LIMIT & Offset - this is the most common. You basically use paging to move through records.
Examples:
# Cursor pagination
# When results are returned, you simply take the last ID
# in the results set and update "x" to move the cursor.
SELECT title,description
FROM posts
WHERE id > x
ORDER By id ASC
# Limit & Offset
# In your app you would have a page and per page variable:
# page = 1 , perPage = 100
# As the user moves from page to page
# we just calculate the offset as follows:
# offset = (page-1) * perPage
# In SQL
SELECT title,description
FROM posts
ORDER By id ASC
LIMIT perPage OFFSET offset
# Note LIMIT & Offset has a shortcut as well:
SELECT title,description
FROM posts
ORDER By id ASC
LIMIT offset, perPage
Bonus
Sometimes, you may need to run multiple queries since a JOIN might not be able to select all the information you need in one query.
Instead of running multiple queries, it may end up improving performance just to use a sub-query.
Examples:
SELECT
p.title,
p.description,
(
SELECT COUNT(id)
FROM post_likes
WHERE post_id = p.id
) as likes,
c.name as category
FROM posts p
JOIN categories c ON (p.category_id=c.id)
ORDER BY p.title
In the above, if you JOIN on post_likes - there could be hundreds of likes. This will lead to duplicate posts in your results, even if you have 50 posts but 5000 likes - the rows returned will be 5000 instead of 50.
Using a subquery - we get only 50 posts, but we also count the number of likes for each row which returns one column instead of each "like".
You could also use a group by together with a JOIN in this case, but it's not always the case and usually, a subquery is a last resort or used for performance reasons.
This brings me to the final query you need to know, and that is EXPLAIN.
When writing SQL - it's always a good idea to first put "EXPLAIN" in front of your query:
EXPLAIN SELECT title, category_id FROM posts where created_at=CURRENT_DATE \G
*************************** 1. row ***************************
id: 1
select_type: SIMPLE
table: posts
type: ALL
possible_keys: NULL
key: NULL
key_len: NULL
ref: NULL
rows: 6
Extra: Using where
Explain is a powerful tool, and will need an article, all of its own to explain ๐ how it works, however just in simple terms.

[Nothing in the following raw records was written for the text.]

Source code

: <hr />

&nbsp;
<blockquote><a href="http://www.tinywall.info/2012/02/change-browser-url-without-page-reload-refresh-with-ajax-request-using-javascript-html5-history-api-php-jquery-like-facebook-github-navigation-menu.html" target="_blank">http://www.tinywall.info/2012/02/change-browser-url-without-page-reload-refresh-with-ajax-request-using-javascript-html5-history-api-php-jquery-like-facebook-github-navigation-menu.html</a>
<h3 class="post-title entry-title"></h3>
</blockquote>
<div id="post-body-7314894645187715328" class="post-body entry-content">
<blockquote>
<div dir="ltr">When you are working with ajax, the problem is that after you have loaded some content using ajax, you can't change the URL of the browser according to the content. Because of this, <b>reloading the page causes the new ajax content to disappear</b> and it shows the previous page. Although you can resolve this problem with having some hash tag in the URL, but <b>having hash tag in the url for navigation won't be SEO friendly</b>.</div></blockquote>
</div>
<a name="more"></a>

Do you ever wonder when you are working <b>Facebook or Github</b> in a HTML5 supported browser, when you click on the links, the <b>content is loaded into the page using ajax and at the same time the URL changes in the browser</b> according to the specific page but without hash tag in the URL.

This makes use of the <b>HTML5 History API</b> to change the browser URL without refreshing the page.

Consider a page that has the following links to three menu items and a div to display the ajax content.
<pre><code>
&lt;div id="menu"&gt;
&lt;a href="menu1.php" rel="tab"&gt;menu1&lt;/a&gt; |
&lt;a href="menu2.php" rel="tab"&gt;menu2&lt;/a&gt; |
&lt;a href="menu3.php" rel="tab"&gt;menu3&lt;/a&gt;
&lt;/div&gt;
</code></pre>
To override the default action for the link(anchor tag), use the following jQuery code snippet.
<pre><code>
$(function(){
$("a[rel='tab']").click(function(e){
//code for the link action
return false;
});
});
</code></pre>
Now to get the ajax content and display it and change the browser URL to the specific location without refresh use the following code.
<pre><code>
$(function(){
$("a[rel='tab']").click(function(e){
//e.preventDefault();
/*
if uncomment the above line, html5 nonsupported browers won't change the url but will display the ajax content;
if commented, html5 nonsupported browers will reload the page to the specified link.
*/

Check the "rows" count, the fewer rows you have to scan usually means a higher performing query.
These as well: key, key_len, extra - will also give you some insights - sometimes you may need to add an index to your table which will help speed up queries.
Conclusion
There is a ton more you can do with SQL, however, understanding these basic concepts will help you tremendously throughout your career. Most other complex SQL queries are built on these constructs.